In 1940, plant breeders discovered that exposure to radiation could accelerate the rate at which plants mutated. Plants would develop that had random genetic changes. Those that proved desirable were kept for further breeding, while plants with undesirable traits were discarded. This process was no more reliable than cross-breeding, but was significantly faster.

Meanwhile, nature had also been modifying plants, using viruses to introduce new genes and background radiation to damage existing DNA. As scientists learned more about these processes, the modern field of biotechnology developed. Today’s genetic engineering builds on the early, scattershot attempts to mash together different genetic stock by manipulating only very specific genes, of which the purpose is known. This makes genetic modification by modern means far safer than the unpredictable process that farmers have used for thousands of years, although in essence, it is no different.

The benefits of crops improved by biotechnology are as numerous as one could hope for: better drought, heat and cold resistance; better defences against pests and diseases; less need for fertilisers and pesticides; less labour required for weeding; better-tasting and more nutritious foods; lower rates of malnutrition and vitamin-deficiency among the poor; and better returns for small-scale farmers. Ultimately, genetic engineering is offering higher yields of better food to feed the planet’s growing population with fewer resources than ever. Who can be against that?
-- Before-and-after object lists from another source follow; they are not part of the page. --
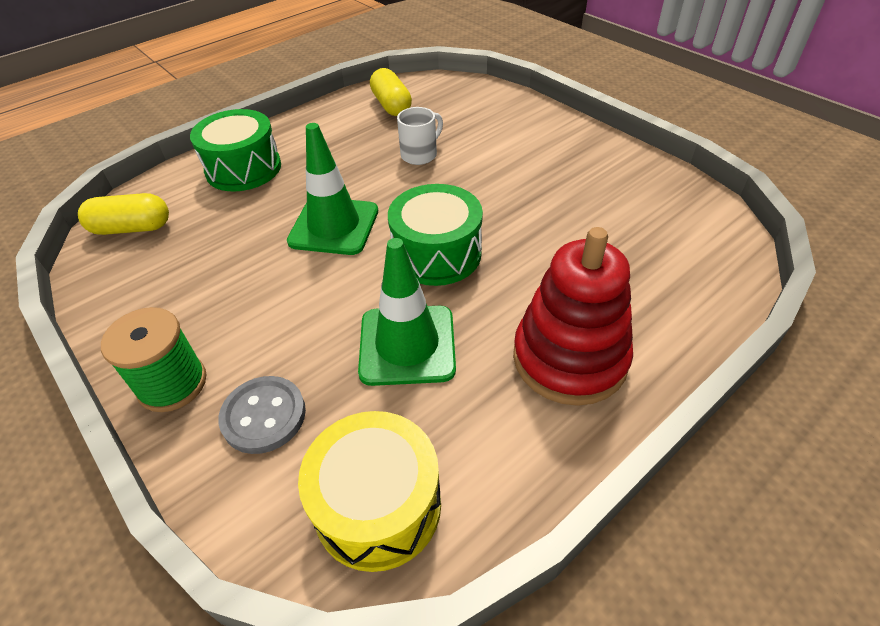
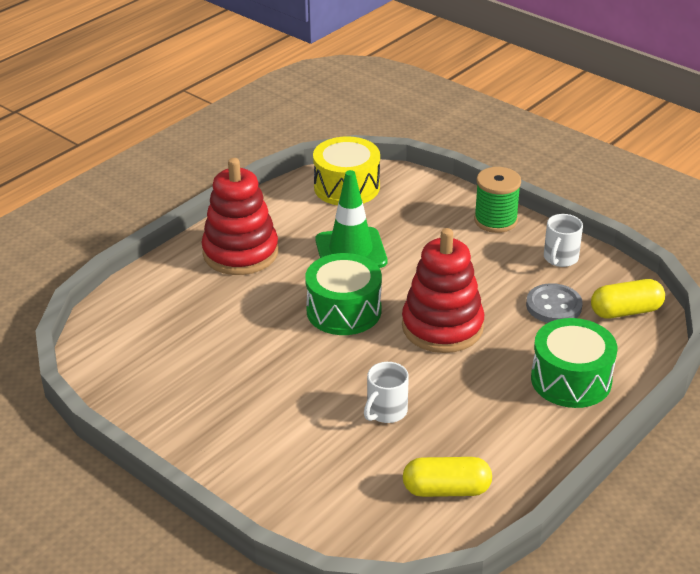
camera: 170 degrees right, 10 degrees down
(140, 304) = (560, 258): none -> white mug
(264, 416) = (427, 212): grey button -> grey button (553, 306)
(334, 226) = (442, 327): green traffic cone -> red stacking toy
(391, 105) = (446, 489): yellow capsule -> yellow capsule turned 60 degrees counterclockwise

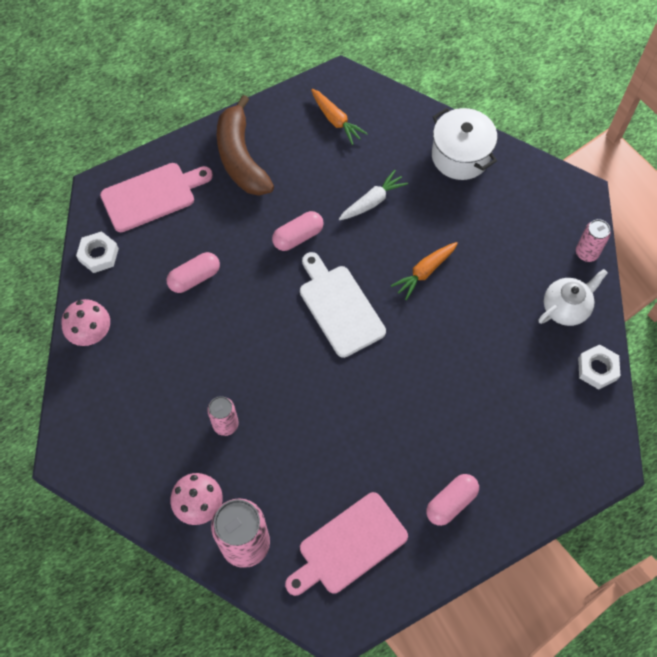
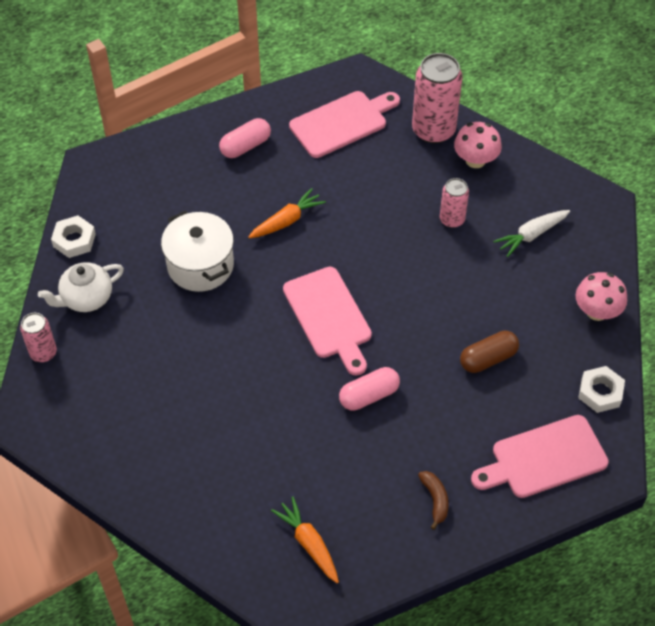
camera: 175 degrees left, 10 degrees down
(194, 278) = (488, 358): pink capsule -> brown capsule
(241, 158) = (435, 500): brown banana -> brown banana, size x0.43
(339, 307) = (329, 317): white cutting board -> pink cutting board
(372, 201) = (276, 431): white carrot -> white carrot (531, 235)
(424, 272) = (230, 346): orange carrot -> orange carrot (287, 221)
(460, 156) = (158, 480): white pot -> white pot (200, 265)

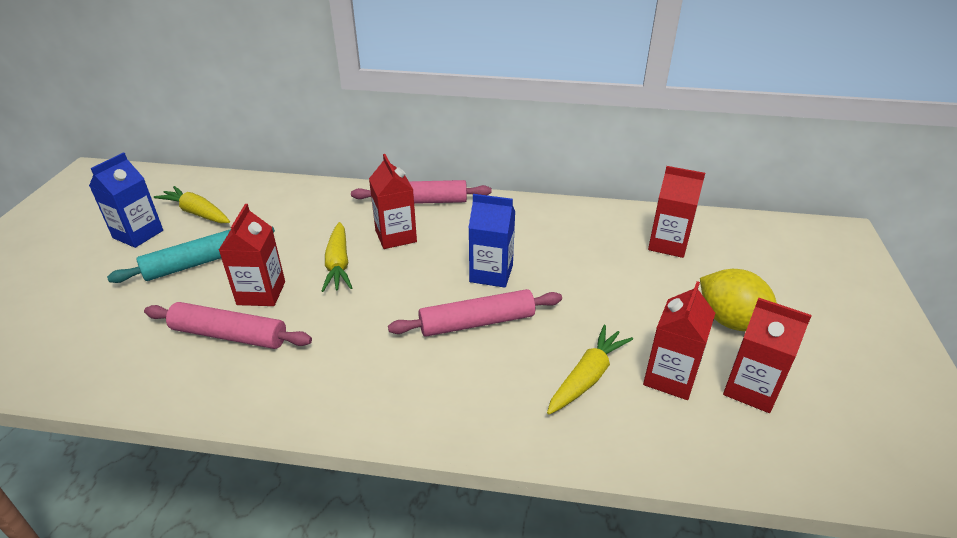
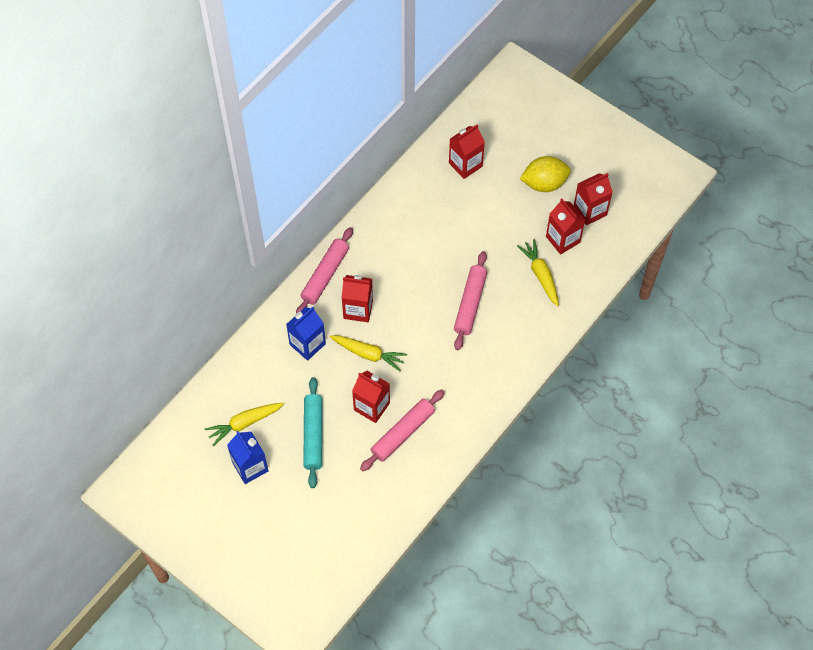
camera: 60 degrees left, 25 degrees up
(491, 273) = (432, 274): blue carton -> blue carton (307, 344)

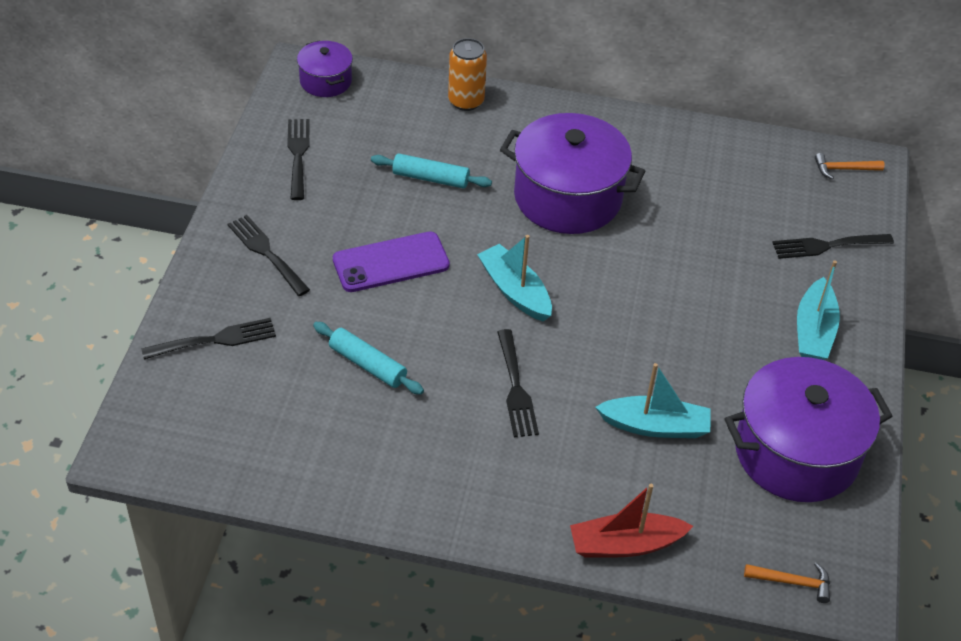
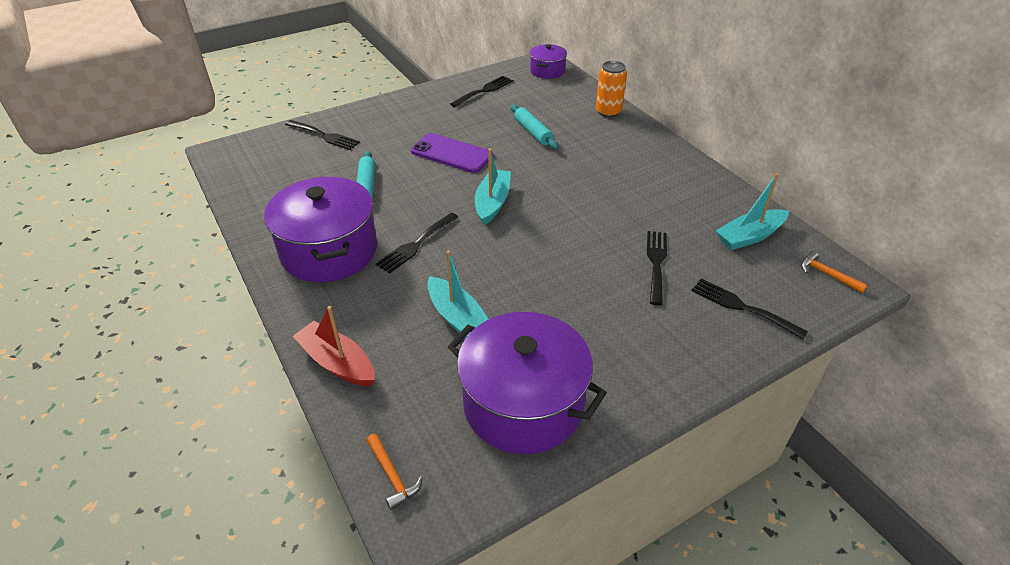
camera: 50 degrees right, 5 degrees down
(266, 253) = (403, 118): black fork -> black fork (656, 263)
(568, 197) = (596, 180): purple pot -> purple pot (329, 251)
(814, 331) = (652, 346): turquoise boat -> turquoise boat (749, 236)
Activists talk about “genetic pollution”, and other such vague terms to stir up fear and distrust. However, there is no scientific reason to believe that genetically modified organisms are in any way harmful to humans, any more than orange carrots are harmful to our health. Decades of widespread use of GMO crops, and thousands of scientific studies, have not found anything to suggest that genetic engineering poses any threat to human health. The handful of contrary papers have been widely discredited or retracted, or remain highly speculative.

The fear of genetic manipulation is fuelled by the sensationalist rhetoric of organisations like Greenpeace, and finds fertile soil in the minds of people who know little – if anything – about either science or agriculture, and often are wealthy enough to prefer expensive, elitist alternatives. But lobby groups with immense propaganda resources like Greenpeace also have a powerful voice in politics, and even in our schools and academia. By inserting themselves into the politics of food, they foist their ill-informed, unscientific prejudices on everyone else. This is morally unconscionable.

If people want to believe genetic engineering is from the devil, they’re free to demand food that is labelled as GMO-free. Plenty corporations would be glad to profit from their ignorance. Many already are.

Fearful, misinformed people should not, however, demand that all other food be covered with implicit warnings about GMOs, when such warning serve only to add expense to the production of food. In essence, all our modern food, without exception, is genetically modified. It’s time Greenpeace and other radical green activists accept the scientific reality and move along without doing any more harm.

“Opposition based on emotion and dogma contradicted by data must be stopped,” the 110 Nobel Prize-winning scientists wrote. “How many poor people in the world must die before we consider this a ‘crime against humanity’?”